Look through the listing below and write out exactly the lines from the line with "ili gljivica. Ova" to the line with "znanosti i tehnologiji.", both included, and no others.
★ ★ ★
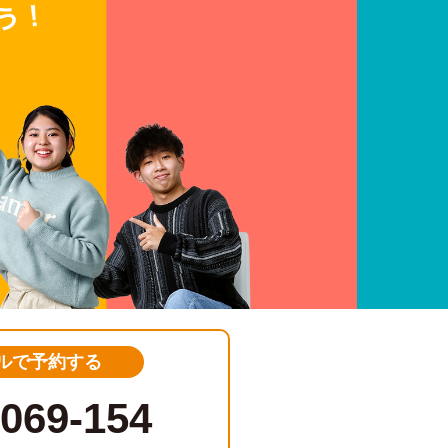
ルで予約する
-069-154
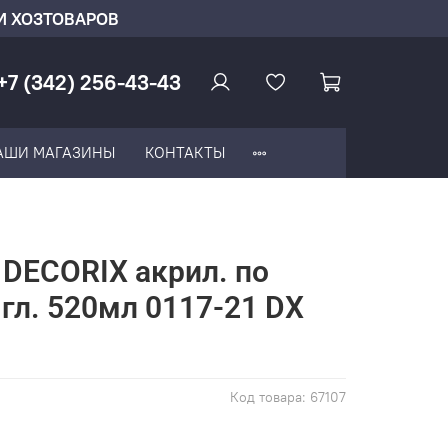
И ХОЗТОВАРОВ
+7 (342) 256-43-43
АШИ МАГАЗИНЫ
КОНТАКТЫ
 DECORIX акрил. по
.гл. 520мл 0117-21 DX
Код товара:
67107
★ ★ ★
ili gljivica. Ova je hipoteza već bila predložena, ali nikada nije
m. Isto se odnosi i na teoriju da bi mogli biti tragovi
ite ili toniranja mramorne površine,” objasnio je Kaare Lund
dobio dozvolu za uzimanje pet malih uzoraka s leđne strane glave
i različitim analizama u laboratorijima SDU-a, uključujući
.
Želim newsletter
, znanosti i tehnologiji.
★ ★ ★
**ANSWER BOX**
ili gljivica. Ova je hipoteza već bila predložena, ali nikada nije
m. Isto se odnosi i na teoriju da bi mogli biti tragovi
ite ili toniranja mramorne površine,” objasnio je Kaare Lund
dobio dozvolu za uzimanje pet malih uzoraka s leđne strane glave
i različitim analizama u laboratorijima SDU-a, uključujući
.
Želim newsletter
, znanosti i tehnologiji.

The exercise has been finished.